Monday, December 4, 2023


RV Mods: Lock your LP cylinders away from thieves

By Russ and Tiña De Maris
With thanks to Tommy Molnar

Tommy Molnar

Most travel trailer owners have their propane cylinders mounted up-front, right on the trailer tongue. While that makes for an easy access for refilling, it can also make for easy access for people with bad intent. Our long-time reader Tommy Molnar provides us with a security mod he uses to keep his LP cylinders from walking off.

Underneath the plastic glamour cover that hides his LP cylinders, you’ll find Tommy’s dual propane bottle rack. Yours probably looks similar – they’re all pretty much the same. But Tommy’s secret weapon in the war on crime involved a slight modification of the notched T-bracket that ratchets down onto the top of the LP cylinders, keeping them from wiggling around.

Tommy Molnar

Tommy simply bored a hole through the T-bracket that lines up with one in his “spinner,” that giant-size wing nut apparatus that puts the pressure on the T-bracket. Now using a long-shackled padlock, the spinner and the T-bracket can be locked together. Without removing the lock, the spinner can’t be undone, and the propane cylinders aren’t going anywhere. No hole in your spinner? Simply bore one with the appropriate bit. Yeah, it would be wise to remove your LP cylinders before starting out on this project, or you might go out with a bang!

For Tommy, there’s a bonus. The design layout of his rig means the batteries are snugged in behind the LP cylinders. Without those cylinders being removed, the batteries aren’t going anywhere either. Safe and secure – both batteries and LP cylinders.

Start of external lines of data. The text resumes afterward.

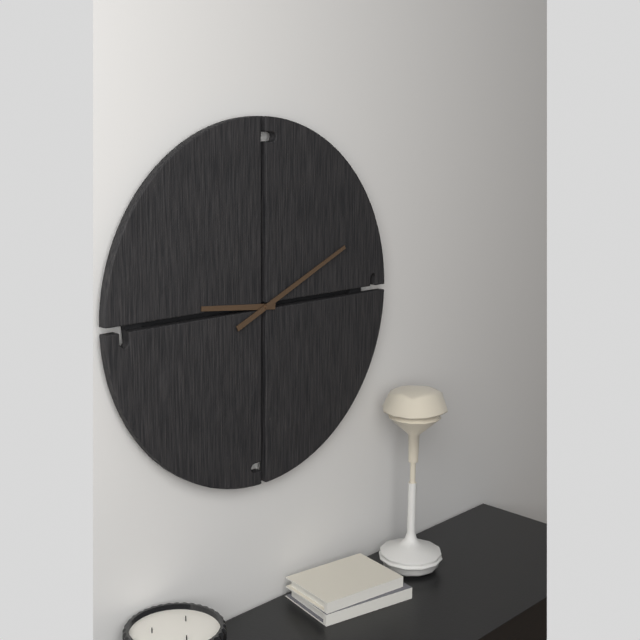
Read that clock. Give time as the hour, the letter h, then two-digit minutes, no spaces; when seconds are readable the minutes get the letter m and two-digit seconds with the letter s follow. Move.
9h11
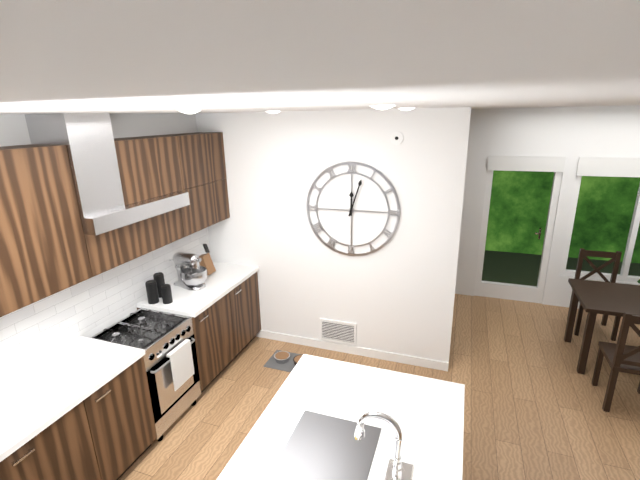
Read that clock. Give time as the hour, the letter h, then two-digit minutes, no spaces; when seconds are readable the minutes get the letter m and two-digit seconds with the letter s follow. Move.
12h03
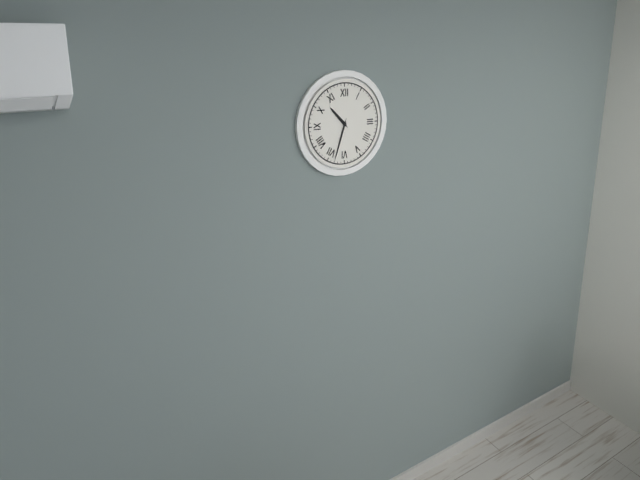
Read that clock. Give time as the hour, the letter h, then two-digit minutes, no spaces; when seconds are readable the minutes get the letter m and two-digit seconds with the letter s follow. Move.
10h33
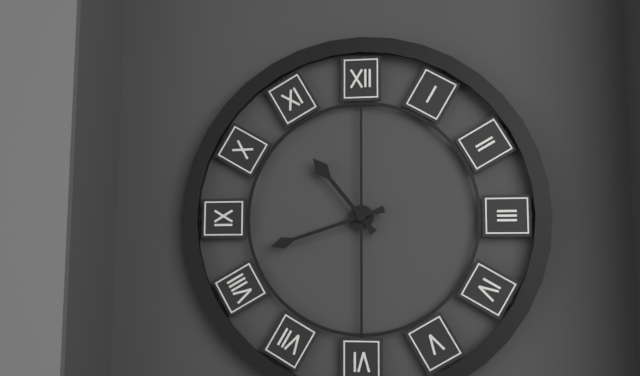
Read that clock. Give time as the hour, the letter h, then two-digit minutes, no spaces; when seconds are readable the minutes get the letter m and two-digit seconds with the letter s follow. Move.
10h42
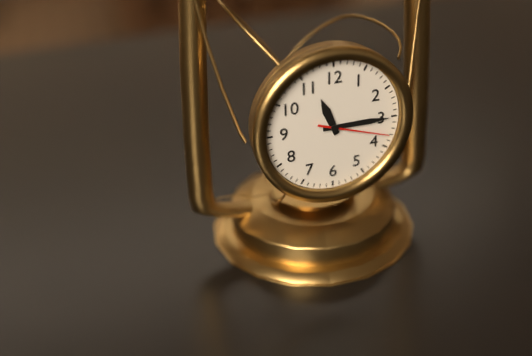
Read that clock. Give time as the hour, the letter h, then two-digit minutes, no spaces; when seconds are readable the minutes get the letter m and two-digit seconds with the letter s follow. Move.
11h15m18s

Just one more thing to think about: In the event of an emergency, say a fire, you’ll need to have quick access to the key to get the LP cylinders pulled loose and hauled away. You’ll need to weigh all the factors and make a decision you can live with before using this mod.

##RVT836 ##RVDT1430

Russ and Tiña De Maris
Russ and Tiña De Maris
Russ and Tiña went from childhood tent camping to RVing in the 1980s when the ground got too hard. They've been tutored in the ways of RVing (and RV repair) by a series of rigs, from truck campers, to a fifth-wheel, and several travel trailers. In addition to writing scores of articles on RVing topics, they've also taught college classes for folks new to RVing. They authored the book, RV Boondocking Basics.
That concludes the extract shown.